Francis Nzaba

Personal information
- Full name: Francis Beny Nzaba
- Date of birth: 17 July 2002 (age 24)
- Place of birth: Congo
- Height: 1.78 m (5 ft 10 in)
- Position: Centre-back

Team information
- Current team: Esenler Erokspor
- Number: 15

Youth career
- Diables Noirs

Senior career*
- Years: Team / Apps / (Gls)
- 2021–2022: Diables Noirs / 0 / (0)
- 2022–: İstanbul Başakşehir / 2 / (0)
- 2023: → Dinamo Tbilisi (loan) / 9 / (0)
- 2023–2024: → Gençlerbirliği (loan) / 31 / (0)
- 2024–: → Esenler Erokspor (loan) / 66 / (2)

International career^{‡}
- 2022–: Congo / 1 / (0)

= Francis Nzaba =

Moroccan footballer

Francis Beny Nzaba (born 17 July 2002) is a Congolese professional footballer who plays as a centre-back for TFF First League club Esenler Erokspor on loan from Süper Lig club İstanbul Başakşehir.

==Professional career==
Nzaba began his senior career with the Diables Noirs in the 2021–22 season making 4 appearances in the CAF Confederation Cup that season.
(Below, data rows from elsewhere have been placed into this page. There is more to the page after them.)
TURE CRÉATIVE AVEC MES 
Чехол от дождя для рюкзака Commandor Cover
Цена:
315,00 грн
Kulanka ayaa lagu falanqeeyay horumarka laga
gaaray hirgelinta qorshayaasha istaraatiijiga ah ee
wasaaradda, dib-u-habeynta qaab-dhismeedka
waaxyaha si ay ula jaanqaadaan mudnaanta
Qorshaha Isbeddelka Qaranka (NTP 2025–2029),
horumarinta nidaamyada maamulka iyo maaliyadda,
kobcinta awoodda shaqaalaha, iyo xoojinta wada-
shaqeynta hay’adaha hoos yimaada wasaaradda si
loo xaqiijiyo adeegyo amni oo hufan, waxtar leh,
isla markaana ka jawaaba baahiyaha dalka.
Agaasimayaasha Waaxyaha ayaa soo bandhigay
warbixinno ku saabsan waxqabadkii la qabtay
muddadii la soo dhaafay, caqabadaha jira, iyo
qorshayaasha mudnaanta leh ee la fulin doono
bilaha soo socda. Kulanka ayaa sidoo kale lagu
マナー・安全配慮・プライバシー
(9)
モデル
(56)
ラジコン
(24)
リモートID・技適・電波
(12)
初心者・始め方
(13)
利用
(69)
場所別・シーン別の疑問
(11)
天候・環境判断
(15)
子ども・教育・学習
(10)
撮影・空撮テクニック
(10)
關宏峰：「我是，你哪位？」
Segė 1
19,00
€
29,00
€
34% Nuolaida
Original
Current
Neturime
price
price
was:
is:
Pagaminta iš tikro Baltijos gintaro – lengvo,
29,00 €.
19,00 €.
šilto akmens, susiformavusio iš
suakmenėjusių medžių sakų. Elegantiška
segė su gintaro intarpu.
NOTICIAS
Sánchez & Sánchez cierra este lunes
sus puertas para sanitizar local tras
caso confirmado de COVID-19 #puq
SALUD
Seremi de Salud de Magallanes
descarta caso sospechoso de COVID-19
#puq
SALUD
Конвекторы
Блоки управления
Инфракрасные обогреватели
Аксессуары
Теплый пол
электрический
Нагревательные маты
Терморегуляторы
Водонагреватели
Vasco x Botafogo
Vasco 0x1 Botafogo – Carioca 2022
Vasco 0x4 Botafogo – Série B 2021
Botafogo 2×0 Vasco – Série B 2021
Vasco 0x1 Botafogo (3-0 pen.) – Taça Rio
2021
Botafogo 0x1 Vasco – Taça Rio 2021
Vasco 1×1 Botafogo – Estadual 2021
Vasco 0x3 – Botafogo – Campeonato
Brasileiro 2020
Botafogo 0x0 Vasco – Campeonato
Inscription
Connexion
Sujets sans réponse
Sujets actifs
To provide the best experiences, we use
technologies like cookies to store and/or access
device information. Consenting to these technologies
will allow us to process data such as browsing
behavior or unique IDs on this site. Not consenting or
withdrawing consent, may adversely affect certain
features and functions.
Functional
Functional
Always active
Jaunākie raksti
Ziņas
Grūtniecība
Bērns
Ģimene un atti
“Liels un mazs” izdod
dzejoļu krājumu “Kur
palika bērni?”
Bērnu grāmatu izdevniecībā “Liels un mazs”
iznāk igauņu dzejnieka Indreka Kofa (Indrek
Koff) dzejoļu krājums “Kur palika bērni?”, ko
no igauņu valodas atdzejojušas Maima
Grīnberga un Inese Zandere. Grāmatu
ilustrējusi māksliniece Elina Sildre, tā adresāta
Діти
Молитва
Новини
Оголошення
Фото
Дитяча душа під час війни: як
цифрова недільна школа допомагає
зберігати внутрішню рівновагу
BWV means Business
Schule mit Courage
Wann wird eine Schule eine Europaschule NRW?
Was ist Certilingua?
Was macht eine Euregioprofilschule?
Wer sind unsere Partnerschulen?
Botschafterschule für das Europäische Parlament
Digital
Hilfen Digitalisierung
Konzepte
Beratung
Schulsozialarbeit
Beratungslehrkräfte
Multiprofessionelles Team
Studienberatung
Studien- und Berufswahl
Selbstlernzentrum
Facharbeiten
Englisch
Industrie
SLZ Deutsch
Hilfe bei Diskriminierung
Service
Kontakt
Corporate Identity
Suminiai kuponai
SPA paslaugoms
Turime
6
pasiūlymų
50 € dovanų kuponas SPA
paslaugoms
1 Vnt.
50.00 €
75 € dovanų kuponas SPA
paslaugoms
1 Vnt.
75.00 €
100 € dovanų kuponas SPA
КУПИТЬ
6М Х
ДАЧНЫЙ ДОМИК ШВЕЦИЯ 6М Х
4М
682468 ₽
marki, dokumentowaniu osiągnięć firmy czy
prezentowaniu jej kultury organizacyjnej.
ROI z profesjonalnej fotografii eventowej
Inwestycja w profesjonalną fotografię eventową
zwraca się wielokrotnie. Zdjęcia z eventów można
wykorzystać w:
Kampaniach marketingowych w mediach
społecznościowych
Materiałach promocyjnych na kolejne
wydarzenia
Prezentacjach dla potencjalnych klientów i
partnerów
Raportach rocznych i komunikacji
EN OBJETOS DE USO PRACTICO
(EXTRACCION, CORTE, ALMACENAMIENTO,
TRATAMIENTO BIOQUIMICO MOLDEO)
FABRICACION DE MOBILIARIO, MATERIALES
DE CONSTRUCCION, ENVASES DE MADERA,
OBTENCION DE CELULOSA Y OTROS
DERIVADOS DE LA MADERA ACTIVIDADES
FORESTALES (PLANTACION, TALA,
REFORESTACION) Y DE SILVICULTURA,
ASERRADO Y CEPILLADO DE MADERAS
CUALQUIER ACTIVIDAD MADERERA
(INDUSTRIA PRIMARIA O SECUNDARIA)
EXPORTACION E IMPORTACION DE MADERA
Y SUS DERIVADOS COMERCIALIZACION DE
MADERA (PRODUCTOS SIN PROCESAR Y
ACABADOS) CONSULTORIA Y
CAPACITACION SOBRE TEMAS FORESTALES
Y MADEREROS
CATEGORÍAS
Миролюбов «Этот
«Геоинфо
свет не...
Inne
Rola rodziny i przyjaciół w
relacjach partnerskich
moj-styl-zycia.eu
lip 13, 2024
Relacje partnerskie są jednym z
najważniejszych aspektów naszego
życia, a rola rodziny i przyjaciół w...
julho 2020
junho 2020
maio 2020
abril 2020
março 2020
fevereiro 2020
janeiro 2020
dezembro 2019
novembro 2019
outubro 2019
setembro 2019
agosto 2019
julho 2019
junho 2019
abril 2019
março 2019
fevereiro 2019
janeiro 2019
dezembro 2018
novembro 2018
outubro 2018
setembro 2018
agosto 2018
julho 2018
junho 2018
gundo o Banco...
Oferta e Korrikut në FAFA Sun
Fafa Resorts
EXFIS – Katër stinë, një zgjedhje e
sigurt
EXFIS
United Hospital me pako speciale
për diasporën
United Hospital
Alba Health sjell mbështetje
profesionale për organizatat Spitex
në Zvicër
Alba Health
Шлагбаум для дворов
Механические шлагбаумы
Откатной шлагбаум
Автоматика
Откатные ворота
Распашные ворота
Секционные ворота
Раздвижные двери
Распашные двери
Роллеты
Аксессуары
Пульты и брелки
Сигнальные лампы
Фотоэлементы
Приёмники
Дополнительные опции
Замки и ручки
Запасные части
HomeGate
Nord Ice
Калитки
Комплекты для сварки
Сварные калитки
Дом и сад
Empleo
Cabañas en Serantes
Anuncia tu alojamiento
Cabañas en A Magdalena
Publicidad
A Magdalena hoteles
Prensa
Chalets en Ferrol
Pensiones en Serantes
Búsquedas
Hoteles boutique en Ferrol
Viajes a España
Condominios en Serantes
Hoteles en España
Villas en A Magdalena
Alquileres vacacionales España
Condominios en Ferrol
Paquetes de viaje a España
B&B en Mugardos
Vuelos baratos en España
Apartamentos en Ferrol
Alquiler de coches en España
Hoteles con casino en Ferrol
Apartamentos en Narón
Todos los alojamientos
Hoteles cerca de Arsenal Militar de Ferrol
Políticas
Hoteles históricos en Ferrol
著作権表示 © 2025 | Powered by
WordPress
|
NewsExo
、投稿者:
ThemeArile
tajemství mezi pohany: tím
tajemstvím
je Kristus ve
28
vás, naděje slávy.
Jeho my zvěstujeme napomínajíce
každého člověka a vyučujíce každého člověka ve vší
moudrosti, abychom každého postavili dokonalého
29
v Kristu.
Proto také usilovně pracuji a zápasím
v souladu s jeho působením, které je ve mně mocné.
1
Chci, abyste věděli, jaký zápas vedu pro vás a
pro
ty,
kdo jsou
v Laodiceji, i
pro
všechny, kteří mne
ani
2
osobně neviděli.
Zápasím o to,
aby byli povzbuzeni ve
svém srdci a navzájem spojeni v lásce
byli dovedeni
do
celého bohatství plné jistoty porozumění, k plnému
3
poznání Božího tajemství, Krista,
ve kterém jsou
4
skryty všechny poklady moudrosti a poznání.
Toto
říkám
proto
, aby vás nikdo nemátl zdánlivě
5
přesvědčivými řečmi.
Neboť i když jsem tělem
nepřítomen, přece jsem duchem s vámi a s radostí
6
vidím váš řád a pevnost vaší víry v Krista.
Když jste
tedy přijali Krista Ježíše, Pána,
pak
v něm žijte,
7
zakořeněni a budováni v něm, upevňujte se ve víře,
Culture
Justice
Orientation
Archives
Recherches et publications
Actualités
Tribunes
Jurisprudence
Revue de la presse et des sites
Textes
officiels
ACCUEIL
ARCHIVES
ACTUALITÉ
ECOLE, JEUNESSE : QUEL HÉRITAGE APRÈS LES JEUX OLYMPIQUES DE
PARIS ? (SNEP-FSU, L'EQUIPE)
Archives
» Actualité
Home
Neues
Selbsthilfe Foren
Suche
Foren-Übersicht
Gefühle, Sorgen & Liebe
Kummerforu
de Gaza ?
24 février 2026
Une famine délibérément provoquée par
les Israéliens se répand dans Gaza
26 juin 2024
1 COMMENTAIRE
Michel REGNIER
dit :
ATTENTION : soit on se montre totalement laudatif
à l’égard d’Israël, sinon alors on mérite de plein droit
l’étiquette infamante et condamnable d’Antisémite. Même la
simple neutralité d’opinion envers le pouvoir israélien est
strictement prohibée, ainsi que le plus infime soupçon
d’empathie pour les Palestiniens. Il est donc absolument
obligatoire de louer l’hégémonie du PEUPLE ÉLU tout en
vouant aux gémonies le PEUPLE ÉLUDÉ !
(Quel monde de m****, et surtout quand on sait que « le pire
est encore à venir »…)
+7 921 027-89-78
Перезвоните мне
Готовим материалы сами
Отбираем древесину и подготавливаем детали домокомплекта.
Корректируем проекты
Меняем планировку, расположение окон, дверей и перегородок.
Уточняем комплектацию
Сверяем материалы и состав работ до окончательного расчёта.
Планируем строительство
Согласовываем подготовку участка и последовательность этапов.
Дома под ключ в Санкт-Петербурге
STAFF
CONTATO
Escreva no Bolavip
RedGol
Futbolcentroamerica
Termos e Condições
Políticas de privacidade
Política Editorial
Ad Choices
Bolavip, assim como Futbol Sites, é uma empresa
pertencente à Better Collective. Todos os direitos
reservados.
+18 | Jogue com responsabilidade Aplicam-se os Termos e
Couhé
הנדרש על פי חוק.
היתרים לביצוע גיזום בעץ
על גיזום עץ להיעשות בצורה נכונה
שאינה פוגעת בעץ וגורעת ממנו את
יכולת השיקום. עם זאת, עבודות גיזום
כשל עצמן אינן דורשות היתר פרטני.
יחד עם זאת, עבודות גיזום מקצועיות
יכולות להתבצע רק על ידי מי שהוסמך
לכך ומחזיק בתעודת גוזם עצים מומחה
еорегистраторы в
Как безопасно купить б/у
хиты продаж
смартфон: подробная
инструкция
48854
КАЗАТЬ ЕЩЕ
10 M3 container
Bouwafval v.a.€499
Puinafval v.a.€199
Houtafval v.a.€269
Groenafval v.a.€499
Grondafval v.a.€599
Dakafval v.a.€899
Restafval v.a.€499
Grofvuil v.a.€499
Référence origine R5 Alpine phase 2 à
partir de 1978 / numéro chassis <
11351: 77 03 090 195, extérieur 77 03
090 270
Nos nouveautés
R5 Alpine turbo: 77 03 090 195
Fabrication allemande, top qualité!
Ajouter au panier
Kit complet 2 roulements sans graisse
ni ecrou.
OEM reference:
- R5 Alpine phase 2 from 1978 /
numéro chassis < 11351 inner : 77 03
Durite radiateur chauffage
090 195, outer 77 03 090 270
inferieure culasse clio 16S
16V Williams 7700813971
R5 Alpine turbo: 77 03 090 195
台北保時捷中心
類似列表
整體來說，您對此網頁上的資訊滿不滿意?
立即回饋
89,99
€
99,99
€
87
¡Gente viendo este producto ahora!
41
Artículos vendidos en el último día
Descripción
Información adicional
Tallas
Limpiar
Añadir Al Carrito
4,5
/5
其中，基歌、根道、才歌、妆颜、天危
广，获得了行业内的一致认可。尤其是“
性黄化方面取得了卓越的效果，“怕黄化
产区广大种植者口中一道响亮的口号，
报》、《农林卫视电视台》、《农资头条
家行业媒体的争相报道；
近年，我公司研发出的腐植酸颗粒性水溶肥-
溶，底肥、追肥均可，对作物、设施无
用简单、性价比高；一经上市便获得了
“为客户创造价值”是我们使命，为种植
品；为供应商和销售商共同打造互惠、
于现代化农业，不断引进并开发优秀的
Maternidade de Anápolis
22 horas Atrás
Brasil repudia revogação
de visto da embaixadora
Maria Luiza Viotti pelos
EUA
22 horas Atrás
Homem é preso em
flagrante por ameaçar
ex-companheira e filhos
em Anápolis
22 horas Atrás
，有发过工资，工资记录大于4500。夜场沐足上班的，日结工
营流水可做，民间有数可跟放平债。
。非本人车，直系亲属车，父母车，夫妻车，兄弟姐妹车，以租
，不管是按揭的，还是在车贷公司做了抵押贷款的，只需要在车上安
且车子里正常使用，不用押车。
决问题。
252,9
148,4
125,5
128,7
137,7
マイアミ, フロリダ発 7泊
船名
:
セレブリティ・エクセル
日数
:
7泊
He transferred to the Turkish club İstanbul Başakşehir on 9 May 2022 on a three-year contract. He made his professional debut with Başakşehir as a late substitute in a 2–0 Süper Lig win over Antalyaspor on 27 December 2022.

On 24 January 2023, Nzaba was loaned by Dinamo Tbilisi in Georgia until the end of 2023.

==International career==
Nzaba made his international debut with the Congo national team in a friendly 2–1 loss to Sierra Leone on 29 March 2022.